As I listen to the kids from my apartment complex teeter on their own version of The Lord of the Flies, I hear their taunts and jeers toward one another. “Everyone hates you!” “Go away, _______.” On occasion I have chosen to referee their lawless playtime society. Originally I thought they self-governed well: “Don’t do that ______, your mom wouldn’t approve.” “Be careful _____.” I thought I might even write a general letter to their parents, complementing them on how good their kids are. Then I started to see the fights, hear the bullying, they’re not so diplomatic these days. I feel for the kids who are bullied. Especially when I hear parents arguing through my wall, I know they are guided (or not, as the case may be) by things much larger than their play-time peers will ever realize.
As I heard tonight’s shout: “Everyone hates you!” I thought to myself, no one should ever have to hear that. And I was taken back to a 4th grade play time of my own. Lunch recess, I had just gone to the nurse to take my inhaler, a sign of “uncool” I had yet to realize. I walked out to the soccer field to find my regular group of friends. It was Thursday—white jeans day. I had none. That meant I couldn’t become an official member of the “Angels”—a group SS had thought up. As I walked toward my friends, they all started running away. They figured my asthma would slow me down. At first I didn’t realize they were running from me, so I ran after them, I heard shouts aimed at me to “stay away.” They kept running. And I stopped.
I stood alone on the field only for a few moments. I did not have to run to a teacher, or hide in a corner, or simply hide in the bathroom. I had other friends on the field that day. I stopped and ran to them in tears. Instead of running, KK, RV, AG, and others took up for me. They rallied around me and, if memory serves, even confronted SS on how mean she had been. Nevertheless it wasn’t their actions that marked me, it was SS’s.

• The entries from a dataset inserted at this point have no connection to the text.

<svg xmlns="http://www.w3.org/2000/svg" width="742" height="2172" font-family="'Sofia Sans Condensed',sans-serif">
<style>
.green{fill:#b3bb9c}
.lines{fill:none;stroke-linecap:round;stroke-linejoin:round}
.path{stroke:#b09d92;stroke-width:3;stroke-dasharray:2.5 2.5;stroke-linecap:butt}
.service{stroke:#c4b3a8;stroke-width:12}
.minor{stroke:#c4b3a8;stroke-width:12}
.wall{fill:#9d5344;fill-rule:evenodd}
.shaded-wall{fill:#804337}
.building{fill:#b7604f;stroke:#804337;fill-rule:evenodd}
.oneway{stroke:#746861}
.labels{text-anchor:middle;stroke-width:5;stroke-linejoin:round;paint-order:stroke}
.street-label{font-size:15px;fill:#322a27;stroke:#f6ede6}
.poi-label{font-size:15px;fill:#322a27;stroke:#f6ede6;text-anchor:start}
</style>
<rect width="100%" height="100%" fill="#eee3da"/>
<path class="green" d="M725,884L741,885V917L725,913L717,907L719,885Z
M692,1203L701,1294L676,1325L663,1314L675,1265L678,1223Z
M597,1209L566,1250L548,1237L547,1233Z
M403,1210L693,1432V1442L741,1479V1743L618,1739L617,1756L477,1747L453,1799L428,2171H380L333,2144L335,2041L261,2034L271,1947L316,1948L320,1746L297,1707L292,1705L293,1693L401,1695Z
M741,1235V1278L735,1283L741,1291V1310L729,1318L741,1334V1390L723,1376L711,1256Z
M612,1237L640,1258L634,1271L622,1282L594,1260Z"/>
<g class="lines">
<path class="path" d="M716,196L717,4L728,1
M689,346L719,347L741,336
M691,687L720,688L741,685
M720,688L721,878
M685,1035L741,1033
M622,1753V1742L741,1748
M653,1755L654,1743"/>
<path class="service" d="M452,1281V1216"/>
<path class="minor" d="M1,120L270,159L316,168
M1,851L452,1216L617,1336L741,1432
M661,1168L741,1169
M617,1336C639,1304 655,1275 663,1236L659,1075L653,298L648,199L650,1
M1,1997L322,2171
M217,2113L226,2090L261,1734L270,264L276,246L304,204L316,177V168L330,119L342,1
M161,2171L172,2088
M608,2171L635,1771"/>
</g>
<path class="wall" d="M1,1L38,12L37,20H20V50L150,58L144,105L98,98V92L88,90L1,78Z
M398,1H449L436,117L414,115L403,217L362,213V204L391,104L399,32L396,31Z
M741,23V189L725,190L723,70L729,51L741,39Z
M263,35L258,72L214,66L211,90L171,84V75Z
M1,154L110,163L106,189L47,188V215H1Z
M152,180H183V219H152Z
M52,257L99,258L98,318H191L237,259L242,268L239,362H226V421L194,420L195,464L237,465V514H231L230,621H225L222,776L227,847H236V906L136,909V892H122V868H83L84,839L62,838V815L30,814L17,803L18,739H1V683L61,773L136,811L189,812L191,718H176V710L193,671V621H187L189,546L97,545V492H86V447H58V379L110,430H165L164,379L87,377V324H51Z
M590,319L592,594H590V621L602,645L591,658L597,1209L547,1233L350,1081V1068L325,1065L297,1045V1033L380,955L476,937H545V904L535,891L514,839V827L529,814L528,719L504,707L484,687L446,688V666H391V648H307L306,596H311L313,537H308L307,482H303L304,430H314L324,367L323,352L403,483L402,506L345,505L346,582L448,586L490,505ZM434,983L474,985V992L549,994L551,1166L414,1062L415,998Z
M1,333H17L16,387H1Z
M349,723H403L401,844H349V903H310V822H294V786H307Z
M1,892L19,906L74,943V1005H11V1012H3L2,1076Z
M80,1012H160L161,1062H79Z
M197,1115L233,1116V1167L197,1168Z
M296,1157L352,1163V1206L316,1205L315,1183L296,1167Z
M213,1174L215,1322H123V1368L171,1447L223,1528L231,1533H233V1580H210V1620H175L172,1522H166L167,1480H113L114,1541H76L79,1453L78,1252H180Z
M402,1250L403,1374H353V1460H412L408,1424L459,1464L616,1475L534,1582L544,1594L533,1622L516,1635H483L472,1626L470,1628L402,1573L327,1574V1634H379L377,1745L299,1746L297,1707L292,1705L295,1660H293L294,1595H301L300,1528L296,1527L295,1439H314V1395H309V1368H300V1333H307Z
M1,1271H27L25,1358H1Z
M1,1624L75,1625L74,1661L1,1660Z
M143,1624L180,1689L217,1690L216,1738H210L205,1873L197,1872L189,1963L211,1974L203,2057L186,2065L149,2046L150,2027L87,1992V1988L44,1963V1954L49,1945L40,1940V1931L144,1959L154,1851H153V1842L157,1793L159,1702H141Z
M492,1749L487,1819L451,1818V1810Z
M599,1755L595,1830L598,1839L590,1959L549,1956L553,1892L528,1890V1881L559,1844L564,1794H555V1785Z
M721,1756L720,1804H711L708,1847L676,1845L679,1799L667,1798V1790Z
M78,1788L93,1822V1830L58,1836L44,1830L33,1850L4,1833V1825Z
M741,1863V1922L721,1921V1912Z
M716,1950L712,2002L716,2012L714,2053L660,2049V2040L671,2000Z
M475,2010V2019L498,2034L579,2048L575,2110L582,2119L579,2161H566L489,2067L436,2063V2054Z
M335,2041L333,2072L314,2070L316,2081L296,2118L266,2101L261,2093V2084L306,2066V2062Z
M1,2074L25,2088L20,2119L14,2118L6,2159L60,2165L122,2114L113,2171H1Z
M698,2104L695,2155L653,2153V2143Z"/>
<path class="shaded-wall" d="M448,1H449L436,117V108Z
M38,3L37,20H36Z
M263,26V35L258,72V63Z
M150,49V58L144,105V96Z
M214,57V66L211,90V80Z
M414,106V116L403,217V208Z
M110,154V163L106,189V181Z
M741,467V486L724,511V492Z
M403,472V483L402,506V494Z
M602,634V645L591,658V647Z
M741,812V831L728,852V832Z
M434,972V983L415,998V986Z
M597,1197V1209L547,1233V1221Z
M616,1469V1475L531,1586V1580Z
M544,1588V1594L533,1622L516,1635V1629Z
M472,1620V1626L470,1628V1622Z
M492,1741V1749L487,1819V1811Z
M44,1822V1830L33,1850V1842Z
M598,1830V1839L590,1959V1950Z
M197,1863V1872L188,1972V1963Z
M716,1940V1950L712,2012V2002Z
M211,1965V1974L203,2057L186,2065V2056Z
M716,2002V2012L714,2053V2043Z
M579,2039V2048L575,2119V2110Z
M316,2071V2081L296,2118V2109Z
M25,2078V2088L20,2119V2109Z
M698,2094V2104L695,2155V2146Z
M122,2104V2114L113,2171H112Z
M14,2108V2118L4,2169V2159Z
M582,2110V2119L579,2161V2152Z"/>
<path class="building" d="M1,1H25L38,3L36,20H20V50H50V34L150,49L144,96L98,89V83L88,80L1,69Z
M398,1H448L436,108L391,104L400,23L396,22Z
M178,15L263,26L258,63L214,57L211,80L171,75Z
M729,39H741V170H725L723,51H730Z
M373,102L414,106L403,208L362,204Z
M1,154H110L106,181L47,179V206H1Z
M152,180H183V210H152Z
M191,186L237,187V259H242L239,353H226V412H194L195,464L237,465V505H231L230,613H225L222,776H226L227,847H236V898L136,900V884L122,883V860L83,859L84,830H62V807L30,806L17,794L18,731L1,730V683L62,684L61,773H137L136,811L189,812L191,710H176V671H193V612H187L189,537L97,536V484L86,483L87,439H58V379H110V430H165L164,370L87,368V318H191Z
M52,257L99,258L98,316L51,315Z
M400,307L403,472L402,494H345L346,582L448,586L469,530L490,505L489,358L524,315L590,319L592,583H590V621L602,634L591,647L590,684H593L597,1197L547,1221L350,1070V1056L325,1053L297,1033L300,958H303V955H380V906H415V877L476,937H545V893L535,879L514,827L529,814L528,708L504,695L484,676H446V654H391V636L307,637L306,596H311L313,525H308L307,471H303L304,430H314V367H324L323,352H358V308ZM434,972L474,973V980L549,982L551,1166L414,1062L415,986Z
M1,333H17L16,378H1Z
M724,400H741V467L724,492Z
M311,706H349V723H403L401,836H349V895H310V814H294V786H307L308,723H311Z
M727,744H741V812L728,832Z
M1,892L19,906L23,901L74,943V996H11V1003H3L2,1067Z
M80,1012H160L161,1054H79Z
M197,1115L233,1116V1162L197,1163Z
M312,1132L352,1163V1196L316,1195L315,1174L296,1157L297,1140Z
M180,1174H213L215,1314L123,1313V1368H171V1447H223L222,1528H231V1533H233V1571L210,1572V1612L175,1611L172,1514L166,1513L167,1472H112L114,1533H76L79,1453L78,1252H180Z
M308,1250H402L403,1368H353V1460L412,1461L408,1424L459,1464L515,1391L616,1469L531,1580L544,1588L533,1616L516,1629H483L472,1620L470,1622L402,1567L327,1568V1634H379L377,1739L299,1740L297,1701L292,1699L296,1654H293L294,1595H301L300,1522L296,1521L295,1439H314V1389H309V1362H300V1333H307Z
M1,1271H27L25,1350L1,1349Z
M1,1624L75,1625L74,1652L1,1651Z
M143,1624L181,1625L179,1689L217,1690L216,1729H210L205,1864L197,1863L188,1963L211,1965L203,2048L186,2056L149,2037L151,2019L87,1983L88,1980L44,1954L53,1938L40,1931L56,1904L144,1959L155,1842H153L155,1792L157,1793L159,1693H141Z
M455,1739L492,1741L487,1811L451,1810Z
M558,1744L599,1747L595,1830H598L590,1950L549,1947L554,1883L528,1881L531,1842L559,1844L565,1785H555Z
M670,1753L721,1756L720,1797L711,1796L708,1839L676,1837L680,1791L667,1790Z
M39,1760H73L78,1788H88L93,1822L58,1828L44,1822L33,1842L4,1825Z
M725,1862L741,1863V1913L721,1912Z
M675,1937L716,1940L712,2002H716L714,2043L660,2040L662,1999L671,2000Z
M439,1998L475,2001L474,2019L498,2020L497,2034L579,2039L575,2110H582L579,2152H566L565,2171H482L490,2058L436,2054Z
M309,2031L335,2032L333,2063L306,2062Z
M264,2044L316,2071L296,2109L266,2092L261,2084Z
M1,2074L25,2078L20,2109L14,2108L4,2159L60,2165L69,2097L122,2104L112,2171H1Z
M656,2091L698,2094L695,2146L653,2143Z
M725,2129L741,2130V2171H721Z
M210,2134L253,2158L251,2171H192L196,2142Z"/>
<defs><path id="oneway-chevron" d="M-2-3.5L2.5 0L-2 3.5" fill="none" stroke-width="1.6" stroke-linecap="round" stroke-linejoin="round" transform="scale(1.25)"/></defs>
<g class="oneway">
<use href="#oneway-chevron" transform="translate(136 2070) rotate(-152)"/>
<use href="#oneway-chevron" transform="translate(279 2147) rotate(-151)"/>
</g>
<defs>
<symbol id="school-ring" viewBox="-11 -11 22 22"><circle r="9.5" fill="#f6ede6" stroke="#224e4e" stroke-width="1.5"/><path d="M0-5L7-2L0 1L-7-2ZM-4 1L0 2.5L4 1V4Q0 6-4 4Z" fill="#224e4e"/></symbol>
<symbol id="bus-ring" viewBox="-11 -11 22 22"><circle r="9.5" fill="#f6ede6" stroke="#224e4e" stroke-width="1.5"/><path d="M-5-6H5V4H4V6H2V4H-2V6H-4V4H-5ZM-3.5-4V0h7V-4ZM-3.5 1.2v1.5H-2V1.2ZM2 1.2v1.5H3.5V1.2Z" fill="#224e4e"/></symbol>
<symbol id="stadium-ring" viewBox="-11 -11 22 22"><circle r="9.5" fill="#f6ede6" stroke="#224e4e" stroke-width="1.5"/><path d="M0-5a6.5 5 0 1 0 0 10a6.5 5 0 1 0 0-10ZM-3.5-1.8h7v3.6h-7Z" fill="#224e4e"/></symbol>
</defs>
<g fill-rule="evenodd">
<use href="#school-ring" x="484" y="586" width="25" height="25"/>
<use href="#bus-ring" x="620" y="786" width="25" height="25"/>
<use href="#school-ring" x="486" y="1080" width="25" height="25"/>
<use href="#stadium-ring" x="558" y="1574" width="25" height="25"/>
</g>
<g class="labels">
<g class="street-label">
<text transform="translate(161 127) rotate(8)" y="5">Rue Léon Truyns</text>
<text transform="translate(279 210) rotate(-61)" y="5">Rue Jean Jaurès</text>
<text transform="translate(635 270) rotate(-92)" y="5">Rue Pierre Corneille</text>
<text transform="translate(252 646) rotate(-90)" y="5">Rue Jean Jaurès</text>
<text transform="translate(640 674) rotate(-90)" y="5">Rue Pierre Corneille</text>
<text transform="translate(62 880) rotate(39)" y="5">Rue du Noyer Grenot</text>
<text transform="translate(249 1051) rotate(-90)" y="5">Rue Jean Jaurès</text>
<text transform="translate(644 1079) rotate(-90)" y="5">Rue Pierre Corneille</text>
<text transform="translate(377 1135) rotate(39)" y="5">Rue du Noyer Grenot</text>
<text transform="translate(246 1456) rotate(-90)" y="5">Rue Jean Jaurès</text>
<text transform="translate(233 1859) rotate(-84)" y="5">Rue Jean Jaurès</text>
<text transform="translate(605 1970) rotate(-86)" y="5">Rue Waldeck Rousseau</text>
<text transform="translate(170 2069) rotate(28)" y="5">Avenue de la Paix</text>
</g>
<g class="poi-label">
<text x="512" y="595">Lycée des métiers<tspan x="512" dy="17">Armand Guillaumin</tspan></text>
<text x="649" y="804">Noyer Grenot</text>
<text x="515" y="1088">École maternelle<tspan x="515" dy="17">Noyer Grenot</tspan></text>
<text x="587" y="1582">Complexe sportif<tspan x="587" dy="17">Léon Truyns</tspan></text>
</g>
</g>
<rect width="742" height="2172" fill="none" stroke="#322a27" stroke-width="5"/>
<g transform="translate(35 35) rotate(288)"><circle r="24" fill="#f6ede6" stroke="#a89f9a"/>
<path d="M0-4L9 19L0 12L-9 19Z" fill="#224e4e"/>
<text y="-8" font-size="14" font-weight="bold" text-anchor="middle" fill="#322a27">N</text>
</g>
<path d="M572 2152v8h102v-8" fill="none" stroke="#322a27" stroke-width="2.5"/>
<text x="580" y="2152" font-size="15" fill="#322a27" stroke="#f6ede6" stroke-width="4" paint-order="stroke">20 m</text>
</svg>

It’s ironic how minor moments can have a monumental affect on your life. For years I have said my mantra is “I’m not good enough”—regularly: “I’m not cool enough.” I think those mere moments that day in 4th grade are what branded my heart with that horrible mantra. As I look to the new life/new birth/new beginning we (I) celebrate on Easter I think it’s time to leave two things in the past—1) My resentment (albeit minimal after all these years) toward SS. She was a kid, and she did what kids do—made a place for herself, distinguished herself, and threw a couple of play-time *punches*. 2) I think it’s time to let go of the mantra that has so molded me (especially my habits of self-deprecation). I think I can manage to let go of 15 minutes of history for the following 15 years of my life that they haunted. It’s time for new birth, a new mantra, and new esteem.